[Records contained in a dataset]
◆ ◆ ◆ ◆ ◆ ◆ ◆

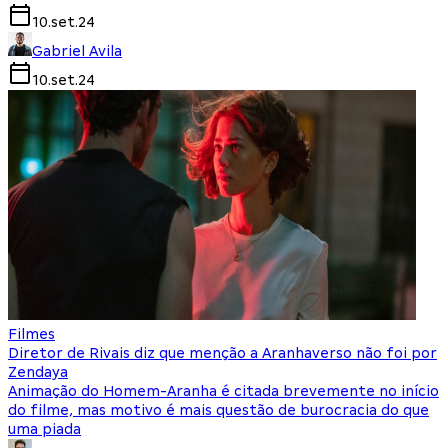
10.set.24
Gabriel Avila
10.set.24
Filmes
Diretor de Rivais diz que menção a Aranhaverso não foi por
Zendaya
Animação do Homem-Aranha é citada brevemente no início
do filme, mas motivo é mais questão de burocracia do que
uma piada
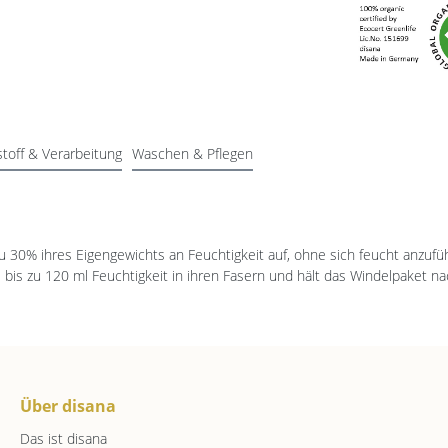
toff & Verarbeitung
Waschen & Pflegen
 30% ihres Eigengewichts an Feuchtigkeit auf, ohne sich feucht anzufüh
bis zu 120 ml Feuchtigkeit in ihren Fasern und hält das Windelpaket na
Über disana
Das ist disana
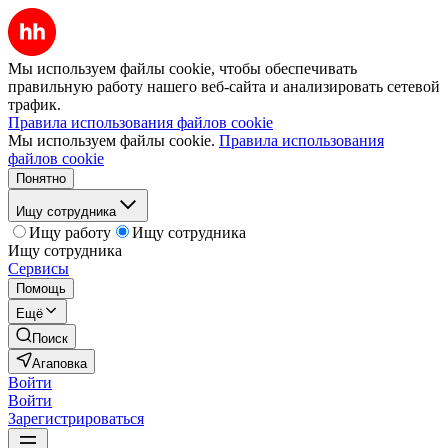
Мы используем файлы cookie, чтобы обеспечивать
правильную работу нашего веб-сайта и анализировать сетевой
трафик.
Правила использования файлов cookie
Мы используем файлы cookie.
Правила использования
файлов cookie
Понятно
Ищу сотрудника
Ищу работу
Ищу сотрудника
Ищу сотрудника
Сервисы
Помощь
Ещё
Поиск
Агаповка
Войти
Войти
Зарегистрироваться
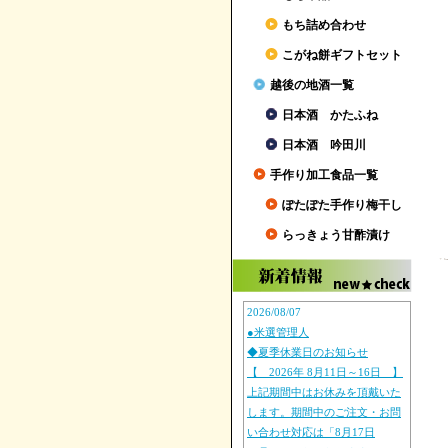
もち詰め合わせ
こがね餅ギフトセット
越後の地酒一覧
日本酒 かたふね
日本酒 吟田川
手作り加工食品一覧
ぽたぽた手作り梅干し
らっきょう甘酢漬け
2026/08/07
●米選管理人
◆夏季休業日のお知らせ
【 2026年 8月11日～16日 】
上記期間中はお休みを頂戴いた
します。期間中のご注文・お問
い合わせ対応は「8月17日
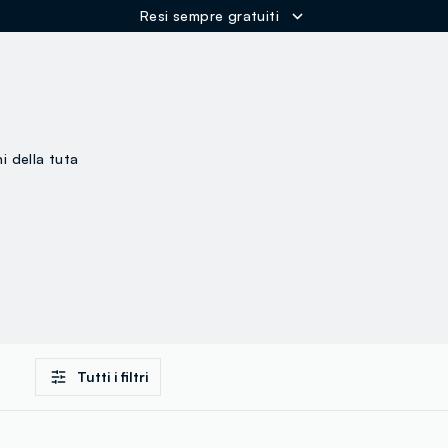
Resi sempre gratuiti
ER
i della tuta
Tutti i filtri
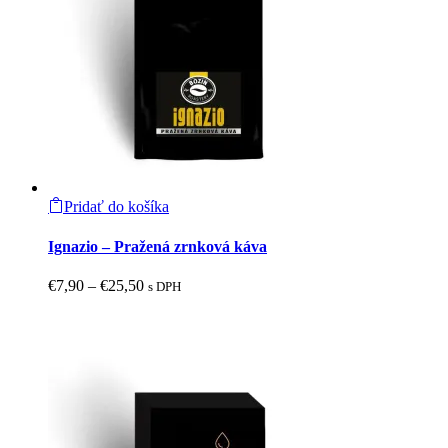
na
stránke
produktu.
Pridať do košíka
Tento
produkt
Ignazio – Pražená zrnková káva
má
viacero
Price
€
7,90
–
€
25,50
s DPH
variantov.
range:
Možnosti
€7,90
si
through
môžete
€25,50
vybrať
na
stránke
produktu.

◆ ◆ ◆ ◆ ◆ ◆ ◆

- [YOUR INSTRUCTIONS]:
Except for the pictures, copy every line of the records above exactly.

- [RESULT BELOW]:
10.set.24
Gabriel Avila
10.set.24
Filmes
Diretor de Rivais diz que menção a Aranhaverso não foi por
Zendaya
Animação do Homem-Aranha é citada brevemente no início
do filme, mas motivo é mais questão de burocracia do que
uma piada
toff & Verarbeitung
Waschen & Pflegen
 30% ihres Eigengewichts an Feuchtigkeit auf, ohne sich feucht anzufüh
bis zu 120 ml Feuchtigkeit in ihren Fasern und hält das Windelpaket na
Über disana
Das ist disana
Мы используем файлы cookie, чтобы обеспечивать
правильную работу нашего веб-сайта и анализировать сетевой
трафик.
Правила использования файлов cookie
Мы используем файлы cookie.
Правила использования
файлов cookie
Понятно
Ищу сотрудника
Ищу работу
Ищу сотрудника
Ищу сотрудника
Сервисы
Помощь
Ещё
Поиск
Агаповка
Войти
Войти
Зарегистрироваться
もち詰め合わせ
こがね餅ギフトセット
越後の地酒一覧
日本酒 かたふね
日本酒 吟田川
手作り加工食品一覧
ぽたぽた手作り梅干し
らっきょう甘酢漬け
2026/08/07
●米選管理人
◆夏季休業日のお知らせ
【 2026年 8月11日～16日 】
上記期間中はお休みを頂戴いた
します。期間中のご注文・お問
い合わせ対応は「8月17日
Resi sempre gratuiti
ER
i della tuta
Tutti i filtri
na
stránke
produktu.
Pridať do košíka
Tento
produkt
Ignazio – Pražená zrnková káva
má
viacero
Price
€
7,90
–
€
25,50
s DPH
variantov.
range:
Možnosti
€7,90
si
through
môžete
€25,50
vybrať
na
stránke
produktu.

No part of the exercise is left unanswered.